I painted the cloak black, just to get a feel for it, and to fill in the shoulder bits that would soon be hard to reach with the hood in place, and found it really hard to cover up the green in every nook and cranny the cloak had created. There may still be some sneaky green hiding behind a knee or something. The hood came next, and it really bothered me, because hoods always worry me. They have so little defined form, and yet it's easy to say when they look wrong or unnatural. But I feel uncomfortable with real hoods in real life for similar reasons. They're just not very practical, are they? But, it's an established part of Alric's look and of thieves in general, so I did my best to shape it right.

Texturing the completed cloak was surprisingly easy (it got to be simple grey-black) and all that remained was putting the whole thing on the base I'd prepared for it, as well as fitting in the cane Alric walks with (ever since that building-sized crab crushed his leg...). The cane is the whole reason I'd chosen that rare, plain, unoccupied left hand, quite unusual among miniatures where nearly everyone seems to be ambidextrous. I guess now it is occupied. The cane itself was clipped from a dwarf standard's pole, then whittled into a more sticky shape. I "subtly" prodded Alex several times about the design of his cane, to make sure I'd build it right, but it seems all the complex stuff about it is... hidden. You'll also note that left hand ain't purple no more. Another plot development.

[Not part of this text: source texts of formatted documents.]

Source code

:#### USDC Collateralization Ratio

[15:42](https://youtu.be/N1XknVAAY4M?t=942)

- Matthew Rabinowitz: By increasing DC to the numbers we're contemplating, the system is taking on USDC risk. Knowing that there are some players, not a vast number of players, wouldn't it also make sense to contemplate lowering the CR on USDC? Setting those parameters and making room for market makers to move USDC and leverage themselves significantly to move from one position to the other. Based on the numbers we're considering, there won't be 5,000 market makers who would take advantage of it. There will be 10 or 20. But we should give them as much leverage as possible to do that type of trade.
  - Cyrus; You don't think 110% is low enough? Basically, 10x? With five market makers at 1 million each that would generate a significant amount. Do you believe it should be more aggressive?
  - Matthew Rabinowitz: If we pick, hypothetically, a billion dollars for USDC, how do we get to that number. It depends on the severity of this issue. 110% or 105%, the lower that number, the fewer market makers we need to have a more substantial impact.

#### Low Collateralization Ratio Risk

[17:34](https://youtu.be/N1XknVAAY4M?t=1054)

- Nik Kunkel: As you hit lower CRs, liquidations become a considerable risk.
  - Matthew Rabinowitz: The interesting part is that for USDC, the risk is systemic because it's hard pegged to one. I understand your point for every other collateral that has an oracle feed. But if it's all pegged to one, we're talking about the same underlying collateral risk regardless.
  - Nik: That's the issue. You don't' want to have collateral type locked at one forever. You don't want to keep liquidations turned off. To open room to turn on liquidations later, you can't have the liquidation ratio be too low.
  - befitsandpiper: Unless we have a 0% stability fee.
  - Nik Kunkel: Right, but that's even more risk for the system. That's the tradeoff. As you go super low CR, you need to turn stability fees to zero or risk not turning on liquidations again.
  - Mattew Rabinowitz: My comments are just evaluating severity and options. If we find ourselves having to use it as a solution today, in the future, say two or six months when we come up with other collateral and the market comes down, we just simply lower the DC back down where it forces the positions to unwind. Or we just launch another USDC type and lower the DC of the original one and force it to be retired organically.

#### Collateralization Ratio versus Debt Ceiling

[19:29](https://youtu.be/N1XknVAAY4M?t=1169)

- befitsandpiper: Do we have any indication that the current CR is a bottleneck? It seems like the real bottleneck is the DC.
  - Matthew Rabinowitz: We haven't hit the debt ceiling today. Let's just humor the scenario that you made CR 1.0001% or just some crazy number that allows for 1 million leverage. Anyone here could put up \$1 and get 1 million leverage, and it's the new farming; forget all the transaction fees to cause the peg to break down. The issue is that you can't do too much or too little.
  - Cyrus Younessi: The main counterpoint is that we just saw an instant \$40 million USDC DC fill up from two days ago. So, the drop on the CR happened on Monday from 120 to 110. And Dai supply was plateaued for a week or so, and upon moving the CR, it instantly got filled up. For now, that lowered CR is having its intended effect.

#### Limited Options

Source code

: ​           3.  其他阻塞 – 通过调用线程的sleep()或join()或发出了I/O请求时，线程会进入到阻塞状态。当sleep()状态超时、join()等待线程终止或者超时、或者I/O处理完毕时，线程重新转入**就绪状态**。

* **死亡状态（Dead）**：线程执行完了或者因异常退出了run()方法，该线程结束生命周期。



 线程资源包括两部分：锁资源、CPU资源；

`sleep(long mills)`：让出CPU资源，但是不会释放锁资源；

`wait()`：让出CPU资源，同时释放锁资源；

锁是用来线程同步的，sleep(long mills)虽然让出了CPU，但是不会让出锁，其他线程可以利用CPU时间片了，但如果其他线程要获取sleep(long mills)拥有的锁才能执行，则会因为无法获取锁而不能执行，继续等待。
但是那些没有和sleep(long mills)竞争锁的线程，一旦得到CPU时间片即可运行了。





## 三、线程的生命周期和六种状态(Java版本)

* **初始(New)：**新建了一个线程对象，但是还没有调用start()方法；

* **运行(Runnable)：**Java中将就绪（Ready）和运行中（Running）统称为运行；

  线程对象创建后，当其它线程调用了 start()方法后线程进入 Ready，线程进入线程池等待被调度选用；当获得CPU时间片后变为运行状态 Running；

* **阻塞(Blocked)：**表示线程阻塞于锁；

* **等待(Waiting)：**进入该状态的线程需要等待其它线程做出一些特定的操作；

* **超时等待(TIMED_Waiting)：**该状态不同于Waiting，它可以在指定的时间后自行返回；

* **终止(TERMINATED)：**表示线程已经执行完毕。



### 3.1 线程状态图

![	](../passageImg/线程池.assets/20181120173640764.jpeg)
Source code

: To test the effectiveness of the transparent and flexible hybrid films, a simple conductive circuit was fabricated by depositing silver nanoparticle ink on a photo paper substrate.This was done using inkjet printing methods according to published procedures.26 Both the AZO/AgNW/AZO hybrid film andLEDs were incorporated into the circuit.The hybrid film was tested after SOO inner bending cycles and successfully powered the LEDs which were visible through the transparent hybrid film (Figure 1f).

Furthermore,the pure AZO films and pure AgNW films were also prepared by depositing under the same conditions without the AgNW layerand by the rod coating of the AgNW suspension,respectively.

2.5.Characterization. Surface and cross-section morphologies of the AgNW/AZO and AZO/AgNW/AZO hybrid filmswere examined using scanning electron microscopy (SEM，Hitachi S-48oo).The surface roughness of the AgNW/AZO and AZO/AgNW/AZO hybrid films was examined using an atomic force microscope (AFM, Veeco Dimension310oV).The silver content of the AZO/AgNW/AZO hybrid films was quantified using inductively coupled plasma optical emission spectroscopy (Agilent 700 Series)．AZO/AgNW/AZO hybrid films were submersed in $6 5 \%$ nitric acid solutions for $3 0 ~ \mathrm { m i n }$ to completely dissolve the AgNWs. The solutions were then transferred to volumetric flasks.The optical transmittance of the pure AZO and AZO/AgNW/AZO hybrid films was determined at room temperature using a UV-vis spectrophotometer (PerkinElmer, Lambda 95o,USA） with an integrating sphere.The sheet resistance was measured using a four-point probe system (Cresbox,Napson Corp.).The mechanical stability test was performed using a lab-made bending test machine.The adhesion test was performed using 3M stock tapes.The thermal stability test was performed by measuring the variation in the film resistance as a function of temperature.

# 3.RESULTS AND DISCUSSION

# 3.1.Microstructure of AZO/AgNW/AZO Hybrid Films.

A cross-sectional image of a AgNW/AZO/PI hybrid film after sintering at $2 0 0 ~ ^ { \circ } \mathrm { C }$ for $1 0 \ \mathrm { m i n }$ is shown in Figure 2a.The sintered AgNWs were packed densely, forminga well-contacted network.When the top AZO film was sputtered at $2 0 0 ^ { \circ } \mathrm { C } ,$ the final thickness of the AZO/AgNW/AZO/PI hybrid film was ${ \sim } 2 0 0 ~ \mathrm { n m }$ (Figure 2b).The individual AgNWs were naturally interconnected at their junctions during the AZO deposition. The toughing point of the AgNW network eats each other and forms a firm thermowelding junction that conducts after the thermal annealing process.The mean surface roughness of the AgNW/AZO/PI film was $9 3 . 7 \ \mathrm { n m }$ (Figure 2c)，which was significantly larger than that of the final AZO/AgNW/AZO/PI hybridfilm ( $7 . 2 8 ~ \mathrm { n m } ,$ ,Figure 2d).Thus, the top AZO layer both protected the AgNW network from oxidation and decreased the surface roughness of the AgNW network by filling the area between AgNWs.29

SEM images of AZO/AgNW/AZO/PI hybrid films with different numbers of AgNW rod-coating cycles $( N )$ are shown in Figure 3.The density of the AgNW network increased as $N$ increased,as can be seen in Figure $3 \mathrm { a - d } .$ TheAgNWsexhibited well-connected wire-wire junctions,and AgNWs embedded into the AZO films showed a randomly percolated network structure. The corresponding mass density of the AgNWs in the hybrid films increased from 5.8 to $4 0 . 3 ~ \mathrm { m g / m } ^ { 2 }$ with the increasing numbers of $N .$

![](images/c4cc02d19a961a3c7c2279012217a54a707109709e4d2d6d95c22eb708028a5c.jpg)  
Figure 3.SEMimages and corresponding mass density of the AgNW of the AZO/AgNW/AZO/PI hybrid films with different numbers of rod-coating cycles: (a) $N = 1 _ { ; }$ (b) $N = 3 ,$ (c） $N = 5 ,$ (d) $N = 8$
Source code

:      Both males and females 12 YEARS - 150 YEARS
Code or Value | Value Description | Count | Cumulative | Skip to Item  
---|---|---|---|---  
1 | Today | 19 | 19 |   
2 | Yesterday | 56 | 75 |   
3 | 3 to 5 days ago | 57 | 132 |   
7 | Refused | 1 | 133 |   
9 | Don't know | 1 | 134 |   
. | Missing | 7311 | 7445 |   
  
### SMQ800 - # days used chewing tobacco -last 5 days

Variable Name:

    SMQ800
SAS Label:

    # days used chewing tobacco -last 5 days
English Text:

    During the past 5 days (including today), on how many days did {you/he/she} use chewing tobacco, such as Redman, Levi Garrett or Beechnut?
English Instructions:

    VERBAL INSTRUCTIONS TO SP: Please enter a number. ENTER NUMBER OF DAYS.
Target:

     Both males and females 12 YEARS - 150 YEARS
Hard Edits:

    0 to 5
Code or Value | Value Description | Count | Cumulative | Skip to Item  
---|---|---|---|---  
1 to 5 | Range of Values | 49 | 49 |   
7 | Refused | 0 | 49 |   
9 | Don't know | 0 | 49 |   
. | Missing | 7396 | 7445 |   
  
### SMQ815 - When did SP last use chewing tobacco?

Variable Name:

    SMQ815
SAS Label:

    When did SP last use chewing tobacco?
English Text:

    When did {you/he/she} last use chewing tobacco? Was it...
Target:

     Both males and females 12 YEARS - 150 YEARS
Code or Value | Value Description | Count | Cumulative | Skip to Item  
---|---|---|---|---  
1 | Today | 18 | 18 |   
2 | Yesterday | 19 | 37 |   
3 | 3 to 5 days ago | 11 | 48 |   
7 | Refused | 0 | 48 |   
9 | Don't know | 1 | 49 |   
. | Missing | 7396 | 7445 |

A final touch-up cleaned up some rough patches, especially the face, which I'd neglected til the very end. He also grew a silver ring, quite plain-lookin' at this scale, but which in the game marks him as a member of the Amethyst Order, which will mean something to those it means it to, and nothing to those it doesn't. It was significant enough that I added it as a modelled feature.

For display purposes, I took a clear dice box and glued a coin to the bottom of it, then green stuffed a small magnet under Alric's base. Not only will this keep him dust and scratch free, but it should also offer some protection against bumps and small drops, making it possible for Alric to travel with Alex to away games, although historically we've played at Alex's place most often. There's also amusement in having the thief sitting on top of a 'giant' piece of money.


And for anyone interested in the base, it's green stuff-textured, with a pretty simple, realistic paint job, and with slight indentations made with his feet right at the start, so I could reliably get him back into the correct position again every time. Cobblestones make the most sense for Alric's largely urban shenanigans, but making it brown rather than grey makes it (hopefully) fit better in rural settings too, and even on the wooden deck of a boat, such as the party's previous vessel, the Ungenannt, or perhaps one day it's as yet unbuilt, unnamed successor.